**Your instructions**
Reproduce the material without any changes, from its first line down to and including the line that contains "12 -> Co-director".

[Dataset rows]
----------------------------------------
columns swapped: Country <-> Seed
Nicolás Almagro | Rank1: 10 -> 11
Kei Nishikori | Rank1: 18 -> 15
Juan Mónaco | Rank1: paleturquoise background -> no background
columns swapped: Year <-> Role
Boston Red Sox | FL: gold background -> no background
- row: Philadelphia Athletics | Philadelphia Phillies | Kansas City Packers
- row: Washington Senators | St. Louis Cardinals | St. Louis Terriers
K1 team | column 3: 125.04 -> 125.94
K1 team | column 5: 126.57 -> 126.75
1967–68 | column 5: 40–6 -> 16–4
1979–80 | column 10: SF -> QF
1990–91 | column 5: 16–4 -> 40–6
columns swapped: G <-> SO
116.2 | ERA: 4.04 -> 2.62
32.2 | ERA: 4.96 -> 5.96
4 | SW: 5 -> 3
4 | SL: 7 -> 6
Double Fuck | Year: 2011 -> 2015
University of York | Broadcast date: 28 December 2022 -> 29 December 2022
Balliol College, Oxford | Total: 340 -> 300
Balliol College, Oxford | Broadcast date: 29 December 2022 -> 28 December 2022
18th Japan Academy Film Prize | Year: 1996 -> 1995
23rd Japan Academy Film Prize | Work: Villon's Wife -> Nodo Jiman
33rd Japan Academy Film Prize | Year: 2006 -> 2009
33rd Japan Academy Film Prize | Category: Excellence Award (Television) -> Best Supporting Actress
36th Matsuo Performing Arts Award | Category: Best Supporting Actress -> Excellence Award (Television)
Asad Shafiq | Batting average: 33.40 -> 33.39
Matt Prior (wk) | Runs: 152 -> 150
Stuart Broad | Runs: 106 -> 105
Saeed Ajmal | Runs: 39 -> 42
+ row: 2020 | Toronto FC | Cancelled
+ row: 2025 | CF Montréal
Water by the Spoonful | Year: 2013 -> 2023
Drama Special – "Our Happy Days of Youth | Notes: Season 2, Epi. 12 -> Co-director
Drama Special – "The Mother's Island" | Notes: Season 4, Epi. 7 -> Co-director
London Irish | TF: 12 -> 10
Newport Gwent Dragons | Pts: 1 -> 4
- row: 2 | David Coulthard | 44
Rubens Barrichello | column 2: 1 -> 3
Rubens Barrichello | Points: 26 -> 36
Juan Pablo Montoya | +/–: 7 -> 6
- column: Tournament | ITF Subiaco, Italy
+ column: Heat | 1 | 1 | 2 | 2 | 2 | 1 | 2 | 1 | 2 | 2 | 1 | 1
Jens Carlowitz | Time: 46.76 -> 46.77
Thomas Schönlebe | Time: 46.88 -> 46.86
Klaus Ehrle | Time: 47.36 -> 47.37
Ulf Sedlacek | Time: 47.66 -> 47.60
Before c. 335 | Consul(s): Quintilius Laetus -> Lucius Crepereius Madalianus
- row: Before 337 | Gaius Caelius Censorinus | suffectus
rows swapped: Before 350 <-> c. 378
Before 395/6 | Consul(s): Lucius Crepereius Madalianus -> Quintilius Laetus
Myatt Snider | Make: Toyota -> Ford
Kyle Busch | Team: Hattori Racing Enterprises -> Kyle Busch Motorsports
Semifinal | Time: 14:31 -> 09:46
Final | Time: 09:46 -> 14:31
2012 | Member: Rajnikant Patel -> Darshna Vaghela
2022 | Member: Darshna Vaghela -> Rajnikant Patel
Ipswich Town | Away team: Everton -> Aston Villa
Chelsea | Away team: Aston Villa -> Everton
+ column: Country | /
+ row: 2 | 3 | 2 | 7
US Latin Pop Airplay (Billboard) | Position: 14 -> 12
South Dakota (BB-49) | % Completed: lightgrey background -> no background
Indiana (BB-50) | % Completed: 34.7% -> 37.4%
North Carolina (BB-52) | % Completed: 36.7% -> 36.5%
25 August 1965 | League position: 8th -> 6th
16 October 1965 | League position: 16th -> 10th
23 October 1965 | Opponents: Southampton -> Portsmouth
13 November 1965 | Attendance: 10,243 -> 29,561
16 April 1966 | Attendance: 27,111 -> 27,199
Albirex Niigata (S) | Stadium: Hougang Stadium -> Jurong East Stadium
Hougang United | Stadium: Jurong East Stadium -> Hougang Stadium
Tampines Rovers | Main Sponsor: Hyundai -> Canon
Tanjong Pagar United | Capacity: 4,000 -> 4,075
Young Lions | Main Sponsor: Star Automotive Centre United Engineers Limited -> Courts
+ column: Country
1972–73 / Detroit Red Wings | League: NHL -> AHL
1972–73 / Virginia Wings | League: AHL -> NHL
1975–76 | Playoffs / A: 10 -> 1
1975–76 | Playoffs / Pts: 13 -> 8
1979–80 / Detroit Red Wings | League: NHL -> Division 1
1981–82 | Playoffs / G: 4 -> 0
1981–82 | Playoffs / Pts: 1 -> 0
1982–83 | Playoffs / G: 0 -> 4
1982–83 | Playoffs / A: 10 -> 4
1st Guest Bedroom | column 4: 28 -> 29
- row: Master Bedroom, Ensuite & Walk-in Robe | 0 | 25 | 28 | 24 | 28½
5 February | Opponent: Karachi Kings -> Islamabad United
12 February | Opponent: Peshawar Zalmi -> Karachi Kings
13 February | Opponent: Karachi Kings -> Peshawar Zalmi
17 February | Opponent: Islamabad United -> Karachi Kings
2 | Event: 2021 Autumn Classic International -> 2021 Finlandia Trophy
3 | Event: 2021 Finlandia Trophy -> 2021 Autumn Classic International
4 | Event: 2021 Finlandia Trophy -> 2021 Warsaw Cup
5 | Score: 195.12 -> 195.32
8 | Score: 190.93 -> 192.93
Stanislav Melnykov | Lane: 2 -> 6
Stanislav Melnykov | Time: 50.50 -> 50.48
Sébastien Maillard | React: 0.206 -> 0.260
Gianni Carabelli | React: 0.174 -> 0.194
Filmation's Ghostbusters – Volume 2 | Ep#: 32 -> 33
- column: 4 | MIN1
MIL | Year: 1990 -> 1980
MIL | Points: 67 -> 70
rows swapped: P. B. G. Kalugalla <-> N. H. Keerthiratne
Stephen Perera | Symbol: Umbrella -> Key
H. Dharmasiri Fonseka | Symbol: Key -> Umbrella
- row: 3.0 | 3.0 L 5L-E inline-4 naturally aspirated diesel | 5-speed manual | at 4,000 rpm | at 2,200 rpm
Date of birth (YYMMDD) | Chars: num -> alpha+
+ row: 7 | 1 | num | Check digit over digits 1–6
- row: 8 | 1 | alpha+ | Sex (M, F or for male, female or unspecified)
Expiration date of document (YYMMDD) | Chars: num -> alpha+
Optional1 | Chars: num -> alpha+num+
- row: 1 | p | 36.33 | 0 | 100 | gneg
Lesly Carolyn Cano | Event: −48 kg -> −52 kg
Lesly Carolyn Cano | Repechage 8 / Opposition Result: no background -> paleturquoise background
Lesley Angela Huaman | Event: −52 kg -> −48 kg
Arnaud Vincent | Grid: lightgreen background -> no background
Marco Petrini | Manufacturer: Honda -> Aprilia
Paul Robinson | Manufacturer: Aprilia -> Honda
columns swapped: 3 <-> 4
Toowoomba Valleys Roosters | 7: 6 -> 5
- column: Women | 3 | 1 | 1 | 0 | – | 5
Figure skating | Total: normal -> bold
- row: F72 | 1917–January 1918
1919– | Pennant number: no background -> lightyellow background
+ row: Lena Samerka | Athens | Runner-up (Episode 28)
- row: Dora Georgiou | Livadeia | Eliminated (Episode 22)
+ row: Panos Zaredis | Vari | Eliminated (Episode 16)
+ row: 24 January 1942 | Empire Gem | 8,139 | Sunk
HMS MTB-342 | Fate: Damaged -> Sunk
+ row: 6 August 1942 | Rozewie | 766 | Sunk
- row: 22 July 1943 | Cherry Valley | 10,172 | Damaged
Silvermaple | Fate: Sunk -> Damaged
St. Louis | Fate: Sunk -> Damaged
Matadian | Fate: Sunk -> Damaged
----------------------------------------
**Task response**
columns swapped: Country <-> Seed
Nicolás Almagro | Rank1: 10 -> 11
Kei Nishikori | Rank1: 18 -> 15
Juan Mónaco | Rank1: paleturquoise background -> no background
columns swapped: Year <-> Role
Boston Red Sox | FL: gold background -> no background
- row: Philadelphia Athletics | Philadelphia Phillies | Kansas City Packers
- row: Washington Senators | St. Louis Cardinals | St. Louis Terriers
K1 team | column 3: 125.04 -> 125.94
K1 team | column 5: 126.57 -> 126.75
1967–68 | column 5: 40–6 -> 16–4
1979–80 | column 10: SF -> QF
1990–91 | column 5: 16–4 -> 40–6
columns swapped: G <-> SO
116.2 | ERA: 4.04 -> 2.62
32.2 | ERA: 4.96 -> 5.96
4 | SW: 5 -> 3
4 | SL: 7 -> 6
Double Fuck | Year: 2011 -> 2015
University of York | Broadcast date: 28 December 2022 -> 29 December 2022
Balliol College, Oxford | Total: 340 -> 300
Balliol College, Oxford | Broadcast date: 29 December 2022 -> 28 December 2022
18th Japan Academy Film Prize | Year: 1996 -> 1995
23rd Japan Academy Film Prize | Work: Villon's Wife -> Nodo Jiman
33rd Japan Academy Film Prize | Year: 2006 -> 2009
33rd Japan Academy Film Prize | Category: Excellence Award (Television) -> Best Supporting Actress
36th Matsuo Performing Arts Award | Category: Best Supporting Actress -> Excellence Award (Television)
Asad Shafiq | Batting average: 33.40 -> 33.39
Matt Prior (wk) | Runs: 152 -> 150
Stuart Broad | Runs: 106 -> 105
Saeed Ajmal | Runs: 39 -> 42
+ row: 2020 | Toronto FC | Cancelled
+ row: 2025 | CF Montréal
Water by the Spoonful | Year: 2013 -> 2023
Drama Special – "Our Happy Days of Youth | Notes: Season 2, Epi. 12 -> Co-director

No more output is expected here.